The FAA Does Not Have Jurisdiction over Indoor Flying
Part 107 doesn’t mention flying indoors because these areas are not considered navigable air space. However, there are a number of applications for indoor flying, including real estate photography, conventions, games, and drone competitions. Such applications require special considerations by the pilot. We’ll cover several in this article.
When flying indoors, there’s significant risk that your drone will get damaged, harm people, and/or damage property. Therefore, check with your insurance company to see if indoor flight injuries and damages are covered.
Many drone pilots use Verify, now Thimble, a popular pay by the hour insurance company, which specifically excludes coverage for indoor flying. Our own insurance company, Global Aerospace, excludes coverage for competitions, but otherwise appears to cover indoor operations (per my agent). This gets confusing, since Thimble contracts with Global Aerospace. So, read your policy carefully to ensure you’re covered for flying indoors.
Tips for Flying Indoors
- Always use propeller guards to reduce injury and damage.
- Turn off GPS positioning. Interference or loss of signal can lead to unintended drone movements. For certain DJI drones, this means turning off P mode, and using ATTI mode instead.
- Related to 2, don’t use automated flight settings such as tracking or waypoints.
- Turn off obstacle avoidance. Although vision systems are excellent for outdoor flying, they can lead to stubborn flight control indoors and possible human error through over-reaction.
- Use beginner mode, if your flight controller supports it. Flight control stick sensitivities are decreased.
- Avoid ceilings, walls, and other flat surfaces. Prop wash causes unpredictable flight behavior.
- Turn off automatic Return to Home. If possible, set loss of signal action to hover in place.
For additional information, please refer to:
Alternatives to Flying Indoors
Indoor photography can often be done just as effectively with a camera mounted onto a pole, rather than using an aerial drone. For example, mount your camera onto a glide stabilizer and walk your camera through the desired area. (We use our Samsung S20+ cell phone on a DJI Osmo for these shots.) Reduce camera shake with your video processor’s image stabilization filter.
This same technique can be used outdoors as well. A client once asked us to survey an asphalt road, suggesting that we fly just below the tree canopy. They were happy to learn of a much simpler method to mount a camera in front of and above their truck to capture their footage.

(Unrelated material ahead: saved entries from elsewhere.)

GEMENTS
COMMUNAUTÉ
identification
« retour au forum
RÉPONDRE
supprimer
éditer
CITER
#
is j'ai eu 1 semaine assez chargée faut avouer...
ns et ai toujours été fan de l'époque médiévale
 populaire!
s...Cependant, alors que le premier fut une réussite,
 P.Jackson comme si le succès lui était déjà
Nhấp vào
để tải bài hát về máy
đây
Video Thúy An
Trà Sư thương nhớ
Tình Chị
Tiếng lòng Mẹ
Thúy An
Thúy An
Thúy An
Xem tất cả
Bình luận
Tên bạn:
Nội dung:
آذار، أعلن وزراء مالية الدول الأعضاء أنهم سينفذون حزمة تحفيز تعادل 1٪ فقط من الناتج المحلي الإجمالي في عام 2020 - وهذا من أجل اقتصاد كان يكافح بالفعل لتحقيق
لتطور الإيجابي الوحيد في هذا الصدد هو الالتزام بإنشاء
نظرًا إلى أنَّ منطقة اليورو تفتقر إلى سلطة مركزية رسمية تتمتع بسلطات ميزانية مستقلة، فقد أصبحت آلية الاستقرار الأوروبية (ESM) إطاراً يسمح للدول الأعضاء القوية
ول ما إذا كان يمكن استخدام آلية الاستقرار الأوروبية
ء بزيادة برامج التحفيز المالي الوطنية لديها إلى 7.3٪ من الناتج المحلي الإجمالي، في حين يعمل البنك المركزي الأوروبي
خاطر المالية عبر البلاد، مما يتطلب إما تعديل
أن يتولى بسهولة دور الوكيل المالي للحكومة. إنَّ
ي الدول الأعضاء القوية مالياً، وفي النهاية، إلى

However, the cell phone/Osmo solution doesn’t work in high winds. For example, I once tried this technique from the open cockpit of a biplane but the 80 mph wind overpowered the Osmo. That approach was an epic failure, but salvaged by holding the cell phone and stabilizing the video in post processing.
When there’s no other solution than flying indoors, then we advise extreme caution, following these tips, and checking your insurance coverage.